Dataset excerpts
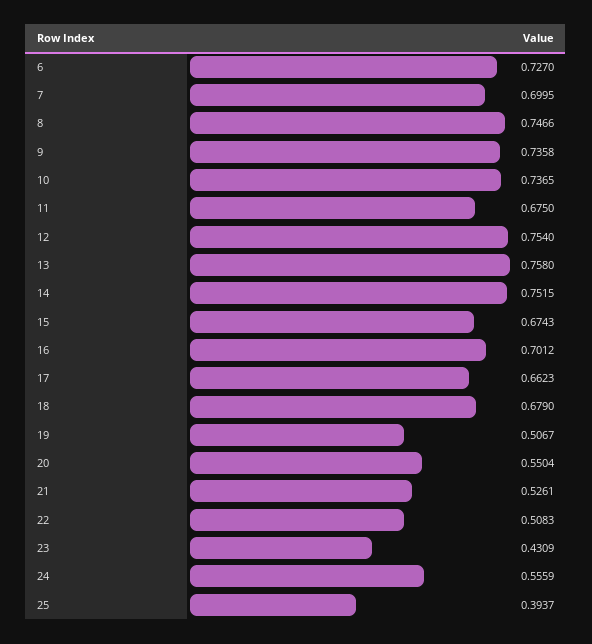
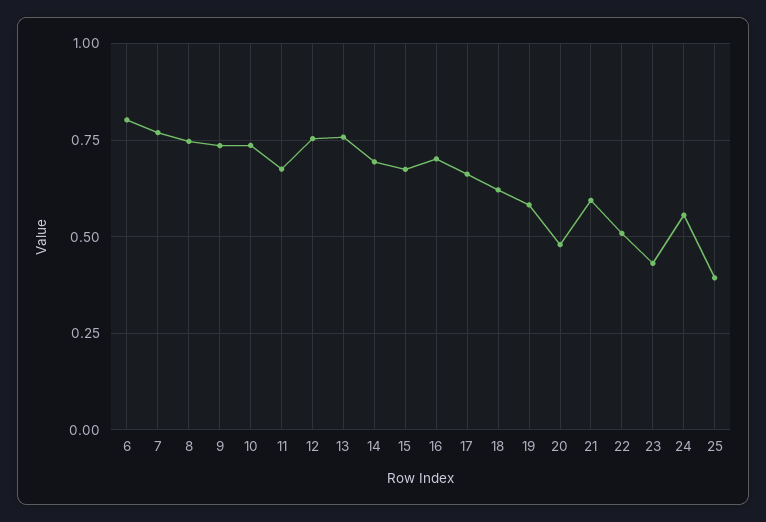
  {
-   "6": 0.727,
+   "6": 0.8,
-   "7": 0.6995,
+   "7": 0.775,
    "8": 0.7466,
    "9": 0.7358,
    "10": 0.7365,
    "11": 0.675,
    "12": 0.754,
    "13": 0.758,
-   "14": 0.7515,
+   "14": 0.7,
    "15": 0.6743,
    "16": 0.7012,
    "17": 0.6623,
-   "18": 0.679,
+   "18": 0.625,
-   "19": 0.5067,
+   "19": 0.575,
-   "20": 0.5504,
+   "20": 0.475,
-   "21": 0.5261,
+   "21": 0.6,
    "22": 0.5083,
    "23": 0.4309,
    "24": 0.5559,
    "25": 0.3937
  }

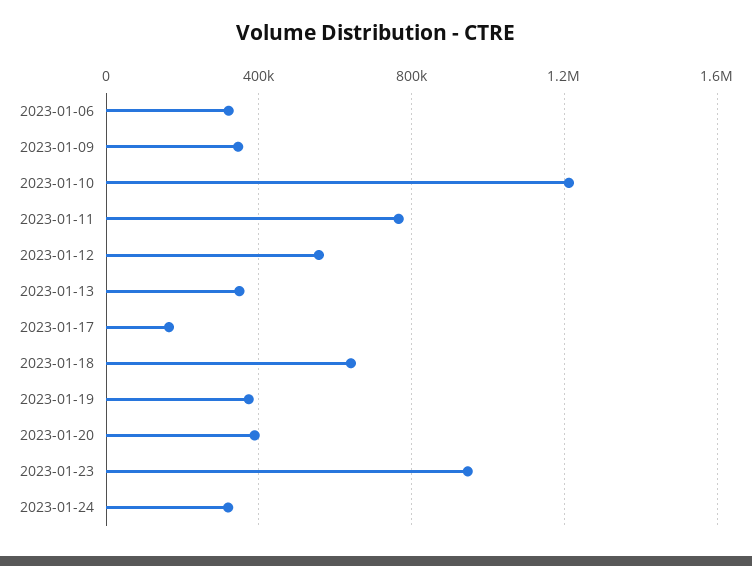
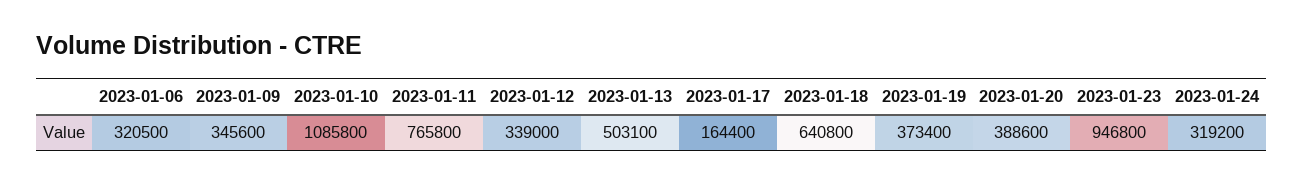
  {
    "2023-01-06": 320500,
    "2023-01-09": 345600,
-   "2023-01-10": 1200000,
+   "2023-01-10": 1085800,
    "2023-01-11": 765800,
-   "2023-01-12": 550000,
+   "2023-01-12": 339000,
-   "2023-01-13": 350000,
+   "2023-01-13": 503100,
    "2023-01-17": 164400,
    "2023-01-18": 640800,
    "2023-01-19": 373400,
    "2023-01-20": 388600,
    "2023-01-23": 946800,
    "2023-01-24": 319200
  }

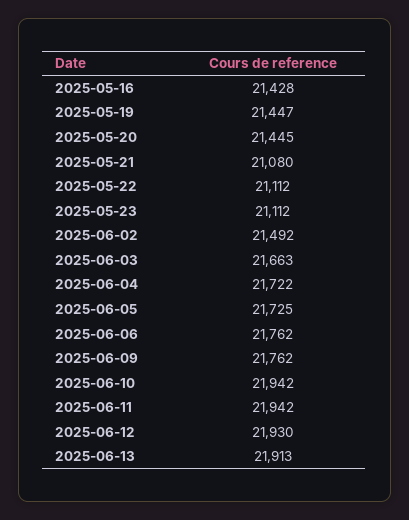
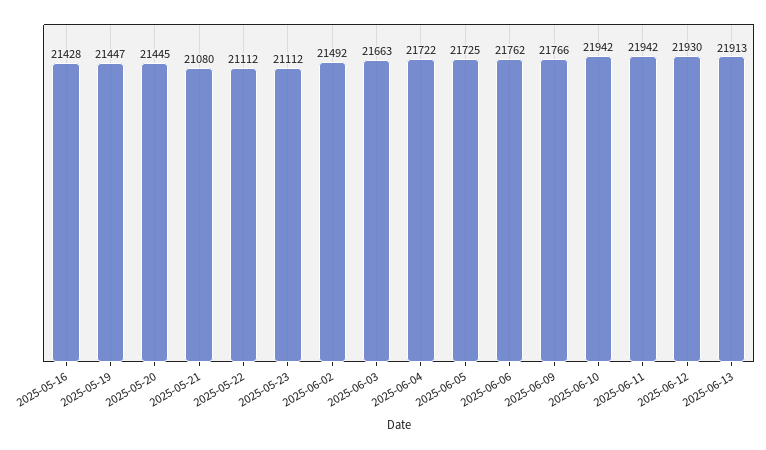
  {
    "2025-05-16": 21428,
    "2025-05-19": 21447,
    "2025-05-20": 21445,
    "2025-05-21": 21080,
    "2025-05-22": 21112,
    "2025-05-23": 21112,
    "2025-06-02": 21492,
    "2025-06-03": 21663,
    "2025-06-04": 21722,
    "2025-06-05": 21725,
    "2025-06-06": 21762,
-   "2025-06-09": 21762,
+   "2025-06-09": 21766,
    "2025-06-10": 21942,
    "2025-06-11": 21942,
    "2025-06-12": 21930,
    "2025-06-13": 21913
  }

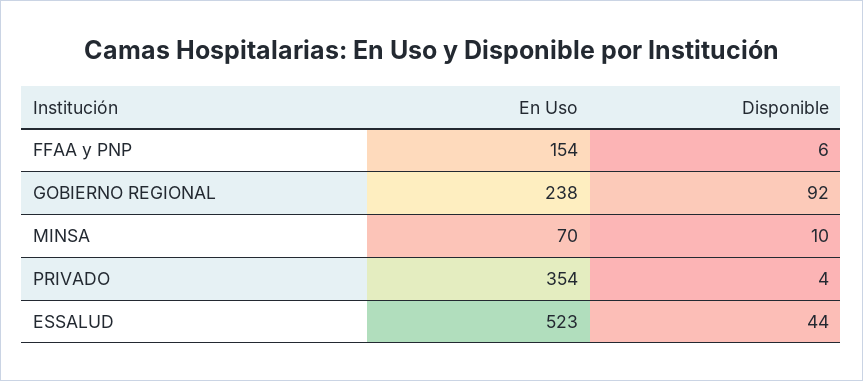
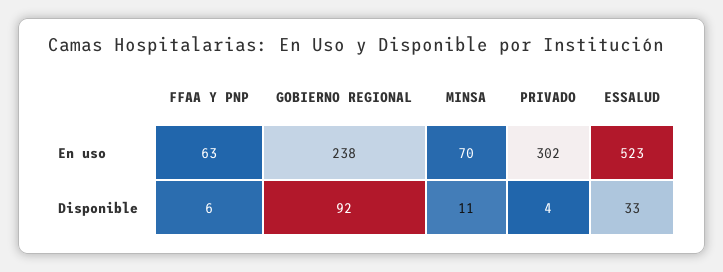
  {
    "En Uso": {
-     "FFAA y PNP": 154,
+     "FFAA y PNP": 63,
      "GOBIERNO REGIONAL": 238,
      "MINSA": 70,
-     "PRIVADO": 354,
+     "PRIVADO": 302,
      "ESSALUD": 523
    },
    "Disponible": {
      "FFAA y PNP": 6,
      "GOBIERNO REGIONAL": 92,
-     "MINSA": 10,
+     "MINSA": 11,
      "PRIVADO": 4,
-     "ESSALUD": 44
+     "ESSALUD": 33
    }
  }

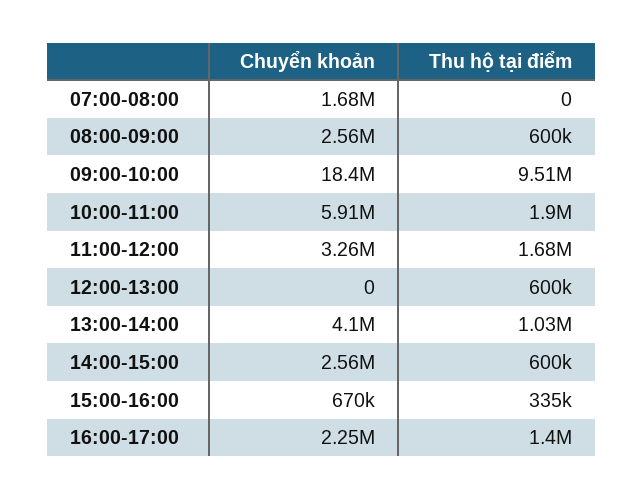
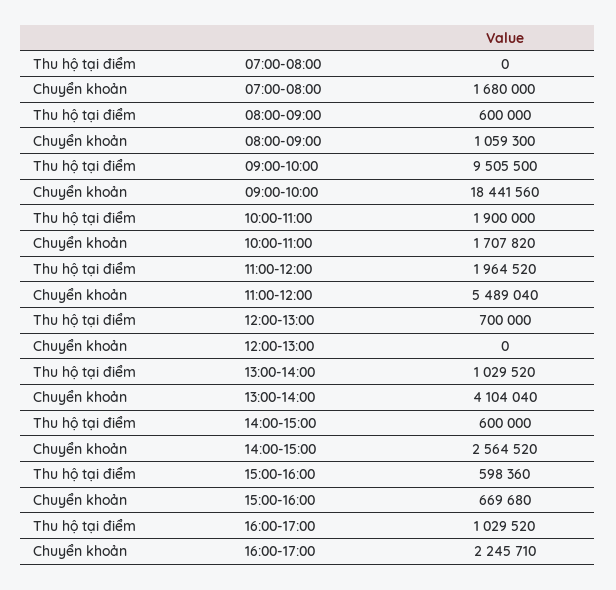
  {
    "Chuyển khoản": {
      "07:00-08:00": 1680000,
-     "08:00-09:00": 2560000,
+     "08:00-09:00": 1059300,
      "09:00-10:00": 18441560,
-     "10:00-11:00": 5910000,
+     "10:00-11:00": 1707820,
-     "11:00-12:00": 3260000,
+     "11:00-12:00": 5489040,
      "12:00-13:00": 0,
      "13:00-14:00": 4104040,
      "14:00-15:00": 2564520,
      "15:00-16:00": 669680,
      "16:00-17:00": 2245710
    },
    "Thu hộ tại điểm": {
      "07:00-08:00": 0,
      "08:00-09:00": 600000,
      "09:00-10:00": 9505500,
      "10:00-11:00": 1900000,
-     "11:00-12:00": 1680000,
+     "11:00-12:00": 1964520,
-     "12:00-13:00": 600000,
+     "12:00-13:00": 700000,
      "13:00-14:00": 1029520,
      "14:00-15:00": 600000,
-     "15:00-16:00": 335000,
+     "15:00-16:00": 598360,
-     "16:00-17:00": 1400000
+     "16:00-17:00": 1029520
    }
  }

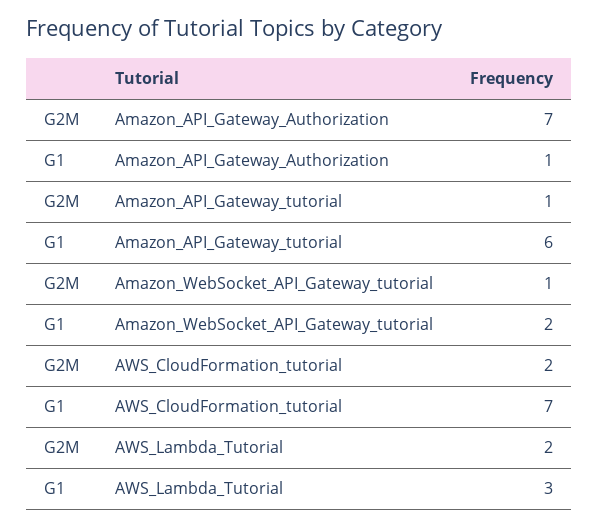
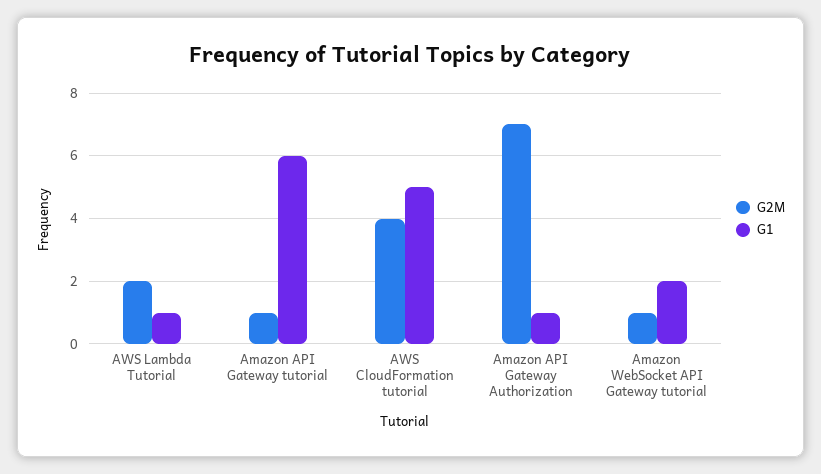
  {
    "G2M": {
      "Amazon_API_Gateway_Authorization": 7,
      "Amazon_API_Gateway_tutorial": 1,
      "Amazon_WebSocket_API_Gateway_tutorial": 1,
-     "AWS_CloudFormation_tutorial": 2,
+     "AWS_CloudFormation_tutorial": 4,
      "AWS_Lambda_Tutorial": 2
    },
    "G1": {
      "Amazon_API_Gateway_Authorization": 1,
      "Amazon_API_Gateway_tutorial": 6,
      "Amazon_WebSocket_API_Gateway_tutorial": 2,
-     "AWS_CloudFormation_tutorial": 7,
+     "AWS_CloudFormation_tutorial": 5,
-     "AWS_Lambda_Tutorial": 3
+     "AWS_Lambda_Tutorial": 1
    }
  }

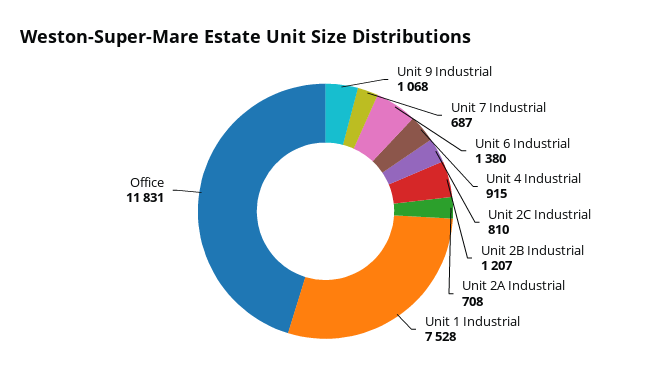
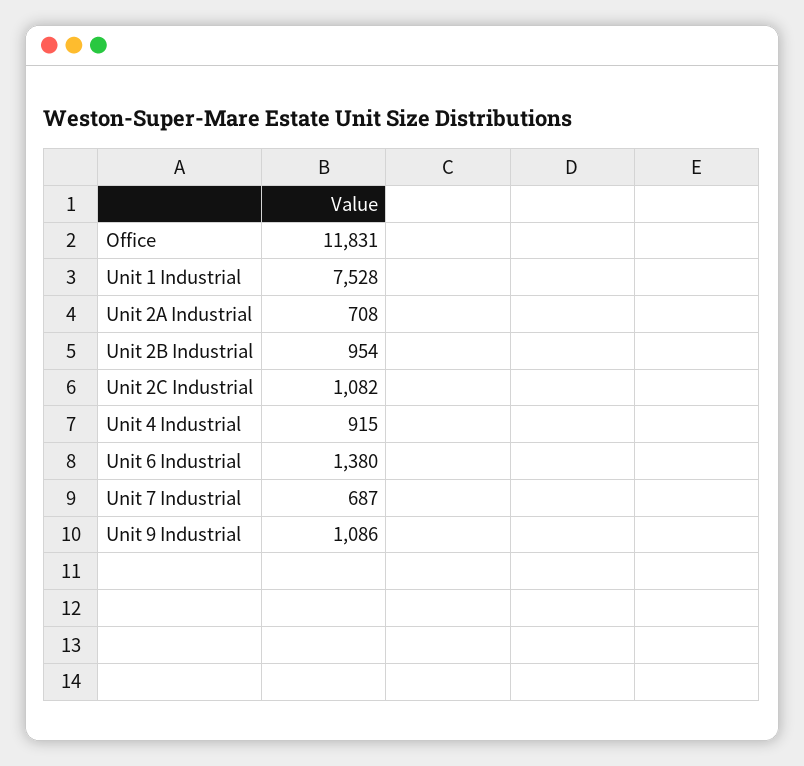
  {
-   "Unit 9 Industrial": 1068,
+   "Unit 9 Industrial": 1086,
    "Unit 7 Industrial": 687,
    "Unit 6 Industrial": 1380,
    "Unit 4 Industrial": 915,
-   "Unit 2C Industrial": 810,
+   "Unit 2C Industrial": 1082,
-   "Unit 2B Industrial": 1207,
+   "Unit 2B Industrial": 954,
    "Unit 2A Industrial": 708,
    "Unit 1 Industrial": 7528,
    "Office": 11831
  }

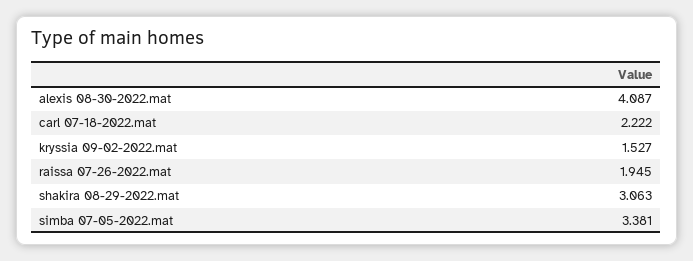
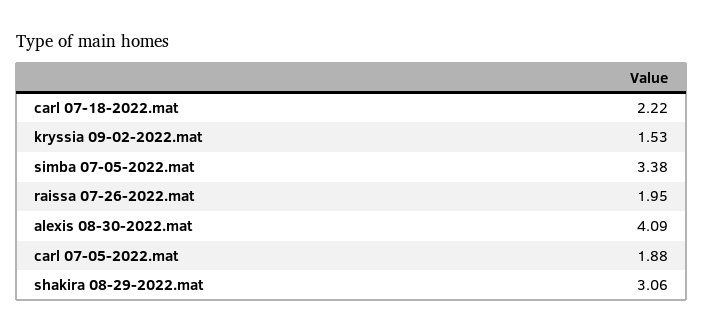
  {
    "alexis 08-30-2022.mat": 4.087,
    "carl 07-18-2022.mat": 2.222,
    "kryssia 09-02-2022.mat": 1.527,
    "raissa 07-26-2022.mat": 1.945,
    "shakira 08-29-2022.mat": 3.063,
-   "simba 07-05-2022.mat": 3.381
+   "simba 07-05-2022.mat": 3.381,
+   "carl 07-05-2022.mat": 1.88
  }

### WORK ITEM
Every line of the entries above that includes "carl" should be copied.

### RESULT FOR THIS TASK
    "carl 07-18-2022.mat": 2.222,
+   "carl 07-05-2022.mat": 1.88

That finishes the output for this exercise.